***** Data listing
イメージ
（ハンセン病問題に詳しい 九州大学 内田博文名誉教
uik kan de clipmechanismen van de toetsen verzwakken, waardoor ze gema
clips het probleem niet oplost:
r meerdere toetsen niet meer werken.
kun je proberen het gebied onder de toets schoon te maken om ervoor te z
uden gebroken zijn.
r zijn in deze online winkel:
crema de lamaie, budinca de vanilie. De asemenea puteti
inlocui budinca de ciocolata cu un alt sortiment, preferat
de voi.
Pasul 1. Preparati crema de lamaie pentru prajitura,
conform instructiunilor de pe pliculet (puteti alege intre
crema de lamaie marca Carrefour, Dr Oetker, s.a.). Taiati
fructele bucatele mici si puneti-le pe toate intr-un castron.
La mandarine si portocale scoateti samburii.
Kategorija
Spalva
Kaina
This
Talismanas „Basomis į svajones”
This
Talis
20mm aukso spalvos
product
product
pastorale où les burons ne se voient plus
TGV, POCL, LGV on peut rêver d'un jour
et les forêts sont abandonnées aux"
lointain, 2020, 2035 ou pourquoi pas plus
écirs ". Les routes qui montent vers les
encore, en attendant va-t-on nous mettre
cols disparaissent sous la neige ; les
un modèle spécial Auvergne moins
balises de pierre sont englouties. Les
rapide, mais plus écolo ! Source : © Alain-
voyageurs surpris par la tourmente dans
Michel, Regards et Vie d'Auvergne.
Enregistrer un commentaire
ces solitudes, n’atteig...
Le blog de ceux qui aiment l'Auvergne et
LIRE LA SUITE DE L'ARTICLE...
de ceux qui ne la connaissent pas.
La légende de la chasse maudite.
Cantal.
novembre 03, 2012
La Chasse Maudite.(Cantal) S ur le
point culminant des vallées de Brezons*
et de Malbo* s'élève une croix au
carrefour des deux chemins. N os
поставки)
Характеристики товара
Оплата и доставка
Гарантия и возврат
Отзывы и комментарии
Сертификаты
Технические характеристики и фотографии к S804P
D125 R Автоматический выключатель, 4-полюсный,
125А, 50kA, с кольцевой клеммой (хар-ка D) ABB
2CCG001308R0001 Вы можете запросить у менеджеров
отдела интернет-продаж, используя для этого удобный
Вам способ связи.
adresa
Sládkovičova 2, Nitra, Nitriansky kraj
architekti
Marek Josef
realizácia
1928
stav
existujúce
**********
Check each line of the records for the word "toetsen", and show the lines that contain it.

uik kan de clipmechanismen van de toetsen verzwakken, waardoor ze gema
r meerdere toetsen niet meer werken.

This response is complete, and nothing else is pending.